Dimenticare HCB.

Quando oggi ho letto che a Milano c’è l’ennesima mostra su Henri Cartier-Bresson ho pensato che di Henri Cartier-Bresson non se ne può più. Ma l’ho pensato con amore, che vi credete?
Poi ho iniziato a leggere “Henri Cartier-Bresson: Biografia di uno sguardo” di Pierre Assouline. Sono un tipo coerente, io.

Perché in effetti è delle foto di HCB che non se ne può più, mentre di lui, dell’uomo che ha smesso di fotografare decenni prima della sua morte giunta nel 2004 per ritornare al suo antico amore, la pittura, di lui non se ne sa poi molto.
Assouline, scrittore e giornalista, si mette in testa di conoscerlo e ne conquista la fiducia, tanto da diventarne amico nell’ultimo periodo della sua vita. Da lui si fa raccontare della sua vita e poco parlano delle sue foto: quelle le conoscono tutti e azzardo l’ipotesi che lui per primo non ne potesse più. Uno che viaggia incessantemente si evolve con altrettanta energia ed è poco sofferente al farsi riconoscere ed identificare per “quello che ha scattato quella foto”. “Quella foto” è ormai qualcosa di distante e diverso da ciò che è oggi HCB, esattamente come un figlio è diverso dal padre. Sorrido soddisfatto perché questa intuizione mi è confermata dopo poche pagine da Assouline stesso: delle sue foto in casa non se ne vede una, anzi: di foto ce ne sono proprio poche, e non sono nemmeno sue. Ce ne sono due: una di Martin Munkacsi e una di Augustin Casasola.

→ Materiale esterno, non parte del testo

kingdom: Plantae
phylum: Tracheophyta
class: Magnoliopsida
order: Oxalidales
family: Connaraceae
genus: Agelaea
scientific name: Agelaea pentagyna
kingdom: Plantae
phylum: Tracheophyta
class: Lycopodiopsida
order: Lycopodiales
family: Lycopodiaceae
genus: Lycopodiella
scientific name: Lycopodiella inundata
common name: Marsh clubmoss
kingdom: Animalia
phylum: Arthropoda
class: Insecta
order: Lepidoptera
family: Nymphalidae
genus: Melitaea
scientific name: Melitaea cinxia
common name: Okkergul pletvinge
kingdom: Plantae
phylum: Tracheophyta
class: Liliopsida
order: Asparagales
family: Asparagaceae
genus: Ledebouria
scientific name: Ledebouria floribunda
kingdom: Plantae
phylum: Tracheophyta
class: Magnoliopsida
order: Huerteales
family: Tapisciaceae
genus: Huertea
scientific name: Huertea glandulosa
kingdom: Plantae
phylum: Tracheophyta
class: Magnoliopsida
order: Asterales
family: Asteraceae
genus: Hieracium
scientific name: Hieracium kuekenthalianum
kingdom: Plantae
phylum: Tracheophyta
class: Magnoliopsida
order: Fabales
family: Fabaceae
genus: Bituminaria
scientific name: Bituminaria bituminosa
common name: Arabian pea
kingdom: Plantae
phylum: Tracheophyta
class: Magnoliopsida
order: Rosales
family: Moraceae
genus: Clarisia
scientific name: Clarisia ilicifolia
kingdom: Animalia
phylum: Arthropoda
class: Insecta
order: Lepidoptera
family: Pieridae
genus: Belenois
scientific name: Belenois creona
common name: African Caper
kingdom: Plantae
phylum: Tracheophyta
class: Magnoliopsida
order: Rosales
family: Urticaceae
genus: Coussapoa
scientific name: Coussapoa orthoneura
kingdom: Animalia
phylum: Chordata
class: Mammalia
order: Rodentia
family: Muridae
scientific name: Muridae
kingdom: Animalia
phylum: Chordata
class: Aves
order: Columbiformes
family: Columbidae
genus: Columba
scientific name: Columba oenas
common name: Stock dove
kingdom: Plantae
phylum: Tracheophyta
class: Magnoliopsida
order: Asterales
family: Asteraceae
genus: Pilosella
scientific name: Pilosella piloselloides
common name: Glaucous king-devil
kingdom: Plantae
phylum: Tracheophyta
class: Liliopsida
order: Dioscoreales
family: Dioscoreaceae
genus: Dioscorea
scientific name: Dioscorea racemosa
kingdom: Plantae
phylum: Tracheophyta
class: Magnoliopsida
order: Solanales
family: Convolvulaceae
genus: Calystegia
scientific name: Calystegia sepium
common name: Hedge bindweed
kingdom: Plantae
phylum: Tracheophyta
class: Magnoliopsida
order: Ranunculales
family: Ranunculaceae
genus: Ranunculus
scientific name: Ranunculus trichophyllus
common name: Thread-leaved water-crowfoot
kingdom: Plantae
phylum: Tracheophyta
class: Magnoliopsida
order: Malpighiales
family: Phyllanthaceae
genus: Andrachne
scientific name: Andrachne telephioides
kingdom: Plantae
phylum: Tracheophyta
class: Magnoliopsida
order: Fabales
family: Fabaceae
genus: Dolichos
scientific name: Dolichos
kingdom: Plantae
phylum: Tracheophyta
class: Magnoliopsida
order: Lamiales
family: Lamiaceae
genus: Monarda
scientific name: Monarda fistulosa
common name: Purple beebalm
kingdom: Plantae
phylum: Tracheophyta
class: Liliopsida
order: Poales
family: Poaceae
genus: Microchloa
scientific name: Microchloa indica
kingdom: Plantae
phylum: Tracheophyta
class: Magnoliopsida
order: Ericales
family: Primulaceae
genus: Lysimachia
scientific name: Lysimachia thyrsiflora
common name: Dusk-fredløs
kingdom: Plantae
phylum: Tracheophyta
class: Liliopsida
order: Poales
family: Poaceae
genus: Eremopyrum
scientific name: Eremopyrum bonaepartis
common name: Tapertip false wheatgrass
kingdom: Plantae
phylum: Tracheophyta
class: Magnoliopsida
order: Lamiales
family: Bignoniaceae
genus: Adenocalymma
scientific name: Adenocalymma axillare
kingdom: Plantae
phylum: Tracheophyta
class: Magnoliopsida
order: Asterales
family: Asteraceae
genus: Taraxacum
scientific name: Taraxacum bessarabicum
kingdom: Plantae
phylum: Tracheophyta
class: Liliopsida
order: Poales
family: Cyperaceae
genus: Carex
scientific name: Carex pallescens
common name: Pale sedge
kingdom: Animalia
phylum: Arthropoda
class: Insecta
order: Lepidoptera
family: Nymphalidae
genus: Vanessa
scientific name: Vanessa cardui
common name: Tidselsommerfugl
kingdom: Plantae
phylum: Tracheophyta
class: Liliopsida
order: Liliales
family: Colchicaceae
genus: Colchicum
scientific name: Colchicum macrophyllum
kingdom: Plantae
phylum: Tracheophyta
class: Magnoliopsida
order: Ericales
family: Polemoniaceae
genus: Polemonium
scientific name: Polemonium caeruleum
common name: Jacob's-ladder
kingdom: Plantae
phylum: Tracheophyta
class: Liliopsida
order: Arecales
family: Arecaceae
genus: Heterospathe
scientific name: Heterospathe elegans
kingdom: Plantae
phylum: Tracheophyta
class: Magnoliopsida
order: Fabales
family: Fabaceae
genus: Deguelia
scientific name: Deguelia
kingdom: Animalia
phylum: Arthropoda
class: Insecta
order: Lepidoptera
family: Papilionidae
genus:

Le sue foto non ha bisogno di vedersele ogni giorno mentre dipinge o legge un libro, proprio come un padre non ha bisogno di richiamare alla mente costantemente il nome dei propri figli: già li sa, sarebbe come istruire le gambe a mettere un piede dopo l’altro per camminare. Già sanno loro, da sole, come si fa.
Picasso diceva “Faccio quello che non so fare, per imparare a farlo” che era un modo per dire “Sai fare una cosa? Fanne un’altra“. L’artista, la creatura che non pone filtri fra se e il mondo e dice se stesso all’uomo, deve raccontare sempre una storia nuova. Riuscite a immaginare qualcosa di più patetico di un artista che rifà se stesso? Il manierismo è la negazione dell’arte, è la sua imbalsamazione. HCB era un artista e, come tale, mal avrebbe sopportato di rinunciare allo spirito creatore che è la curiosità: andare in luoghi nuovi, esplorare, chiedersi cose, avere dubbi. Grattare la superficie delle cose.
Oggi non si espone HCB: non è corretto nei suoi confronti. Si espongono le sue foto, cose che fece decenni addietro e che guardò (se mai le riguardò) fino alla morte con un occhio affettuoso e paterno, ma intendendole come significative di un’altra persona, di un altro HCB.

Il fotografo non viene mai nelle foto: mette il proprio occhio nella testa di chi quell’occhio felice non l’ha. Dice cose che le bocche comuni non sanno pronunciare.
Assouline chiede a HCB quando ha scattato l’ultima foto e si sente rispondere “Ebbene, ne ho appena fatta una a lei, ma senza macchina … è venuta bene ugualmente… la stanghetta degli occhiali perfettamente parallela alla parte superiore del quadro dietro di lei, è sorprendente“.
L’ultima foto di HCB è una foto che nessuno, tranne lui, ha potuto vedere e mai vedrà: è un attimo che resta nella memoria, un’impressione della corteccia cerebrale. Non la si può vedere, ma la si può immaginare.
Dei libri si dice che ti fan vivere molte vite: quelle dei loro personaggi. E non è poco, per niente.
Dell’arte si potrebbe dire che ti fa immaginare: ed è ancora di più, se ci pensate bene.